SUPPLIED DATA:
|---|

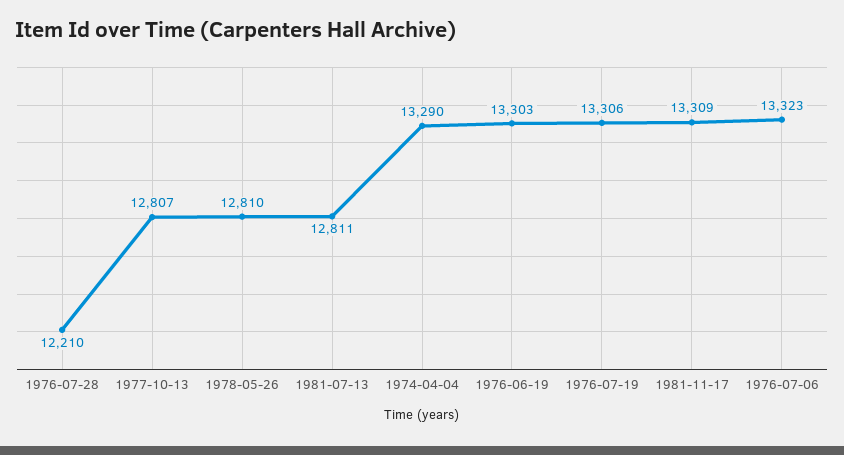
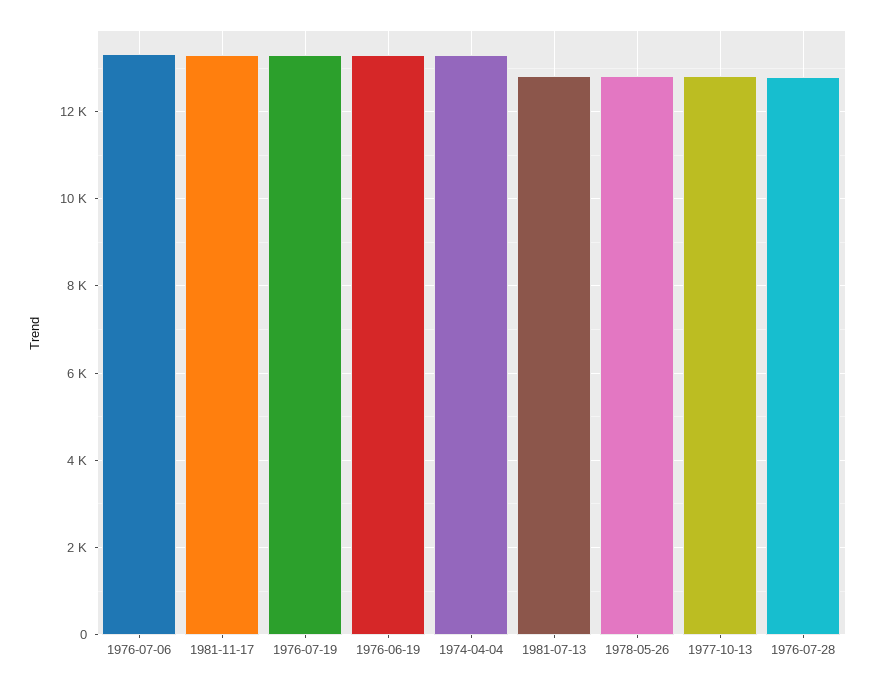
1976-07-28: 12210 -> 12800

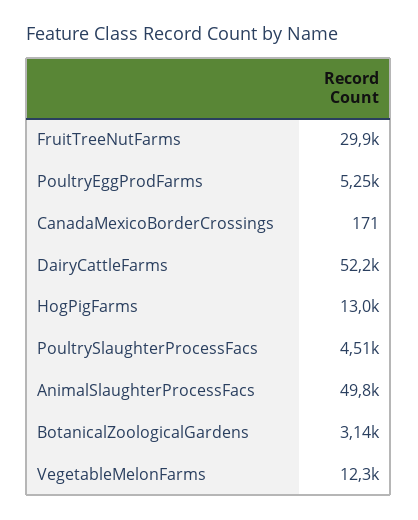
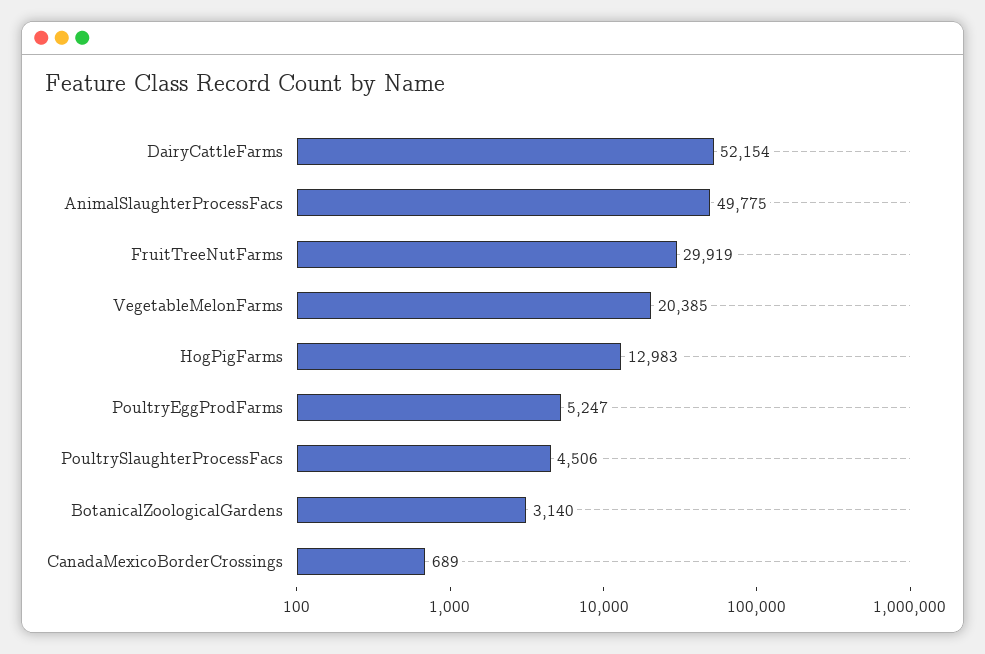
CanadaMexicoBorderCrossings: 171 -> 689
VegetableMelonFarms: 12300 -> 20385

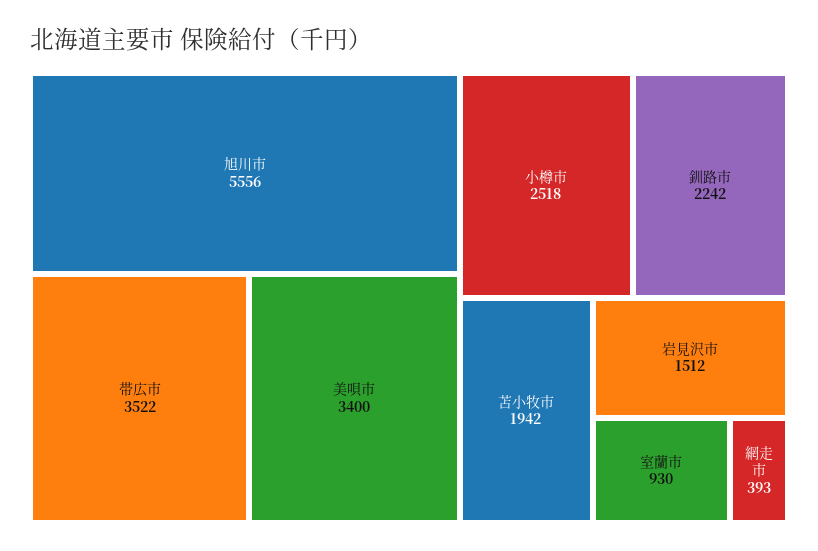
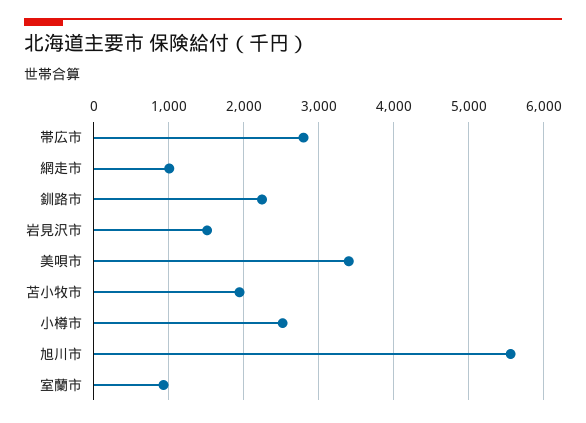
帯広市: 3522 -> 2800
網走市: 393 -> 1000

|---|

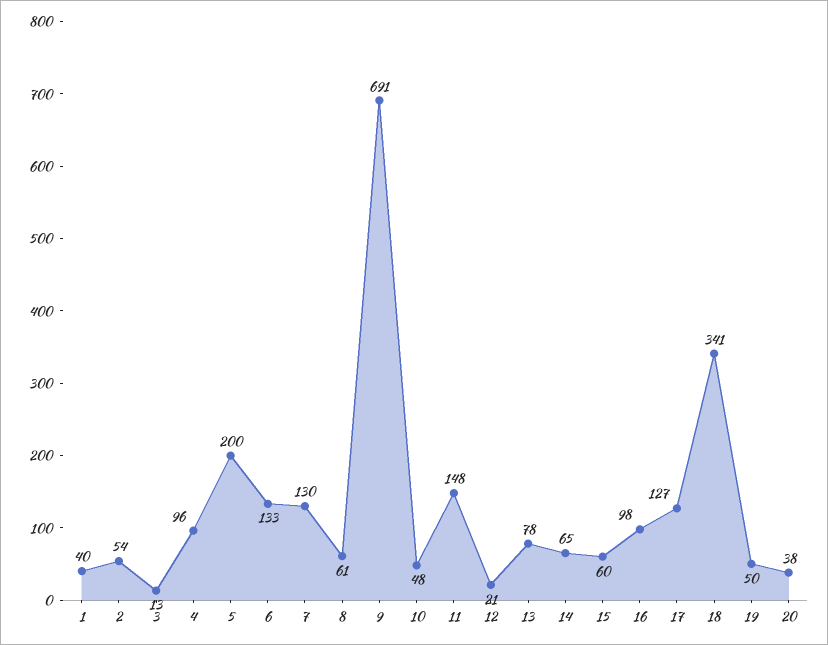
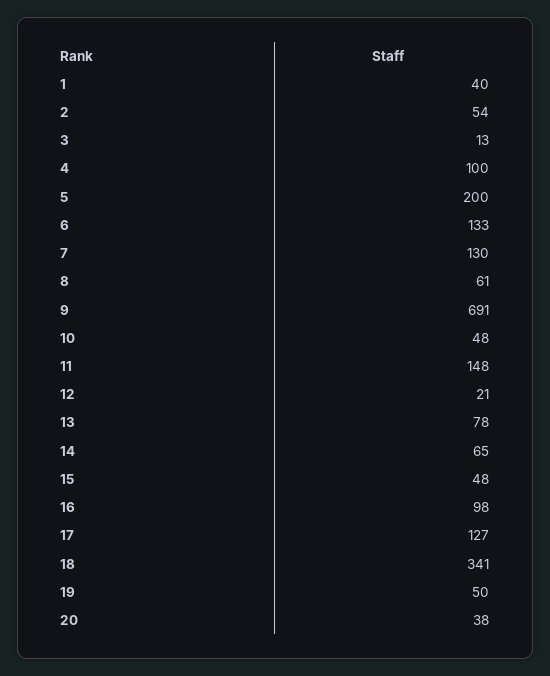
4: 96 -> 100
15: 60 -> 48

|---|

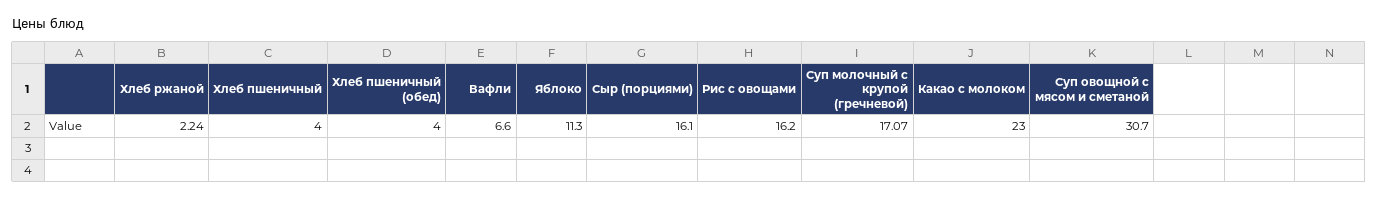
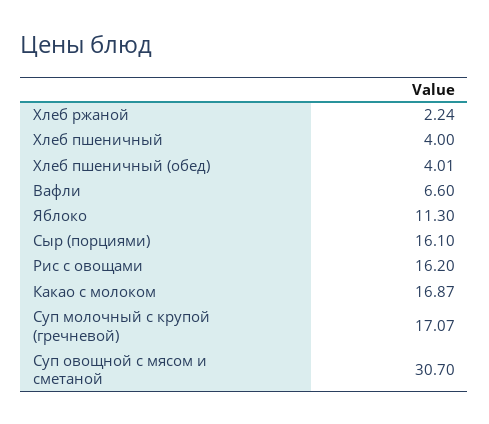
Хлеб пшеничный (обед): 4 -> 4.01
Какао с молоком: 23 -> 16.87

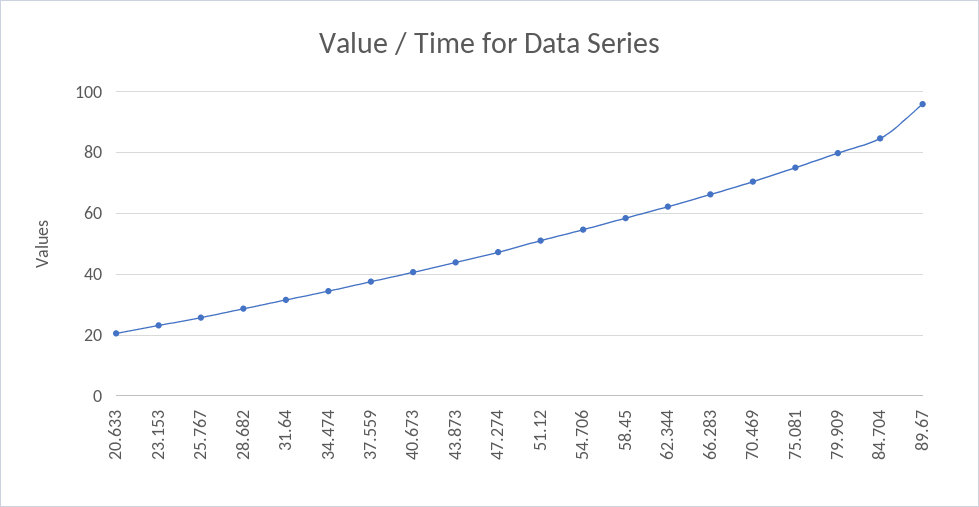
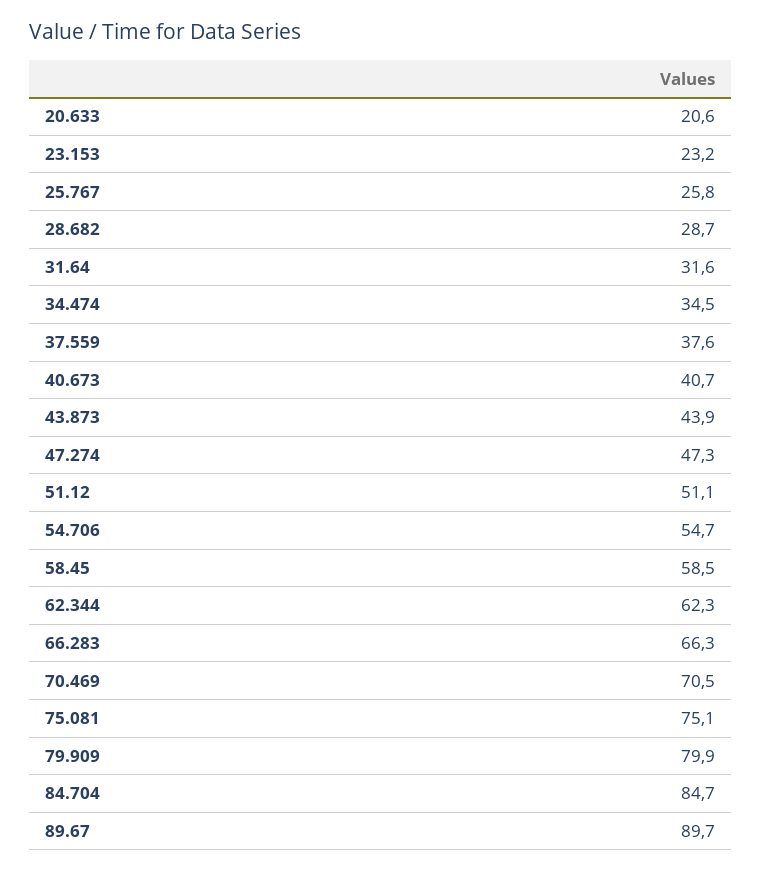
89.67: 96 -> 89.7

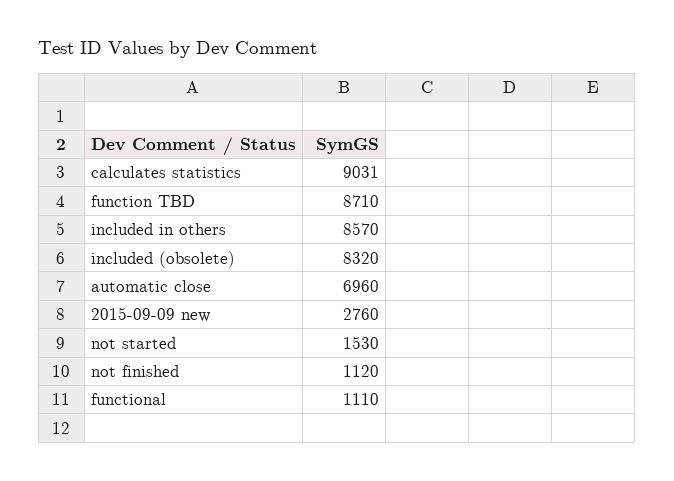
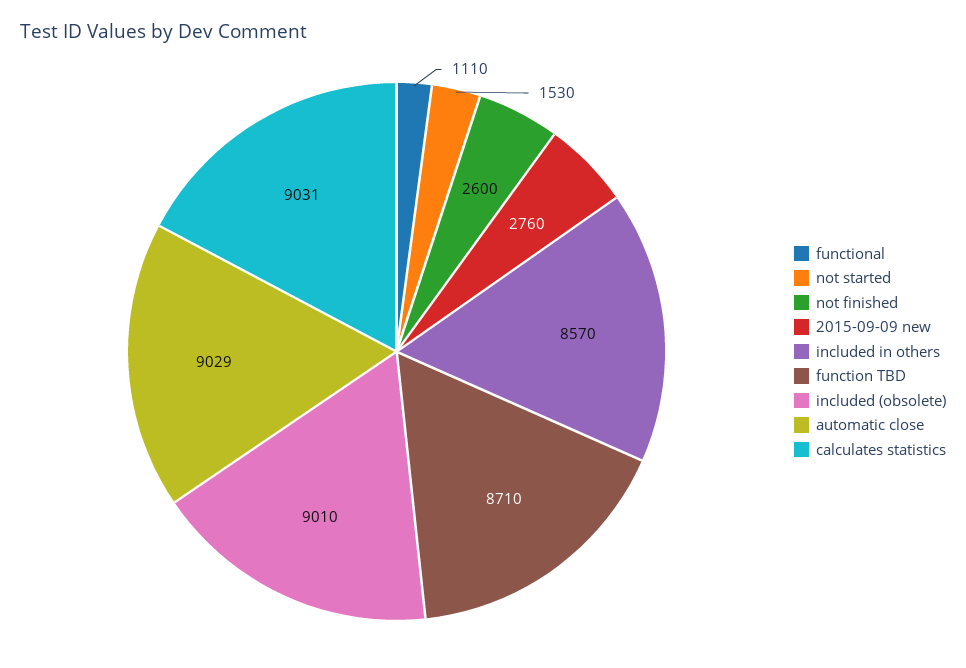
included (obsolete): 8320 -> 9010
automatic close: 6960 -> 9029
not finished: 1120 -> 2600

|---|

YOUR GOAL: In the data above, start at the line holding "89.67: 96 -> 89.7" and stop after the line holding "not finished: 1120 -> 2600"; write out those lines exactly, without pictures.

RESPONSE:
89.67: 96 -> 89.7

included (obsolete): 8320 -> 9010
automatic close: 6960 -> 9029
not finished: 1120 -> 2600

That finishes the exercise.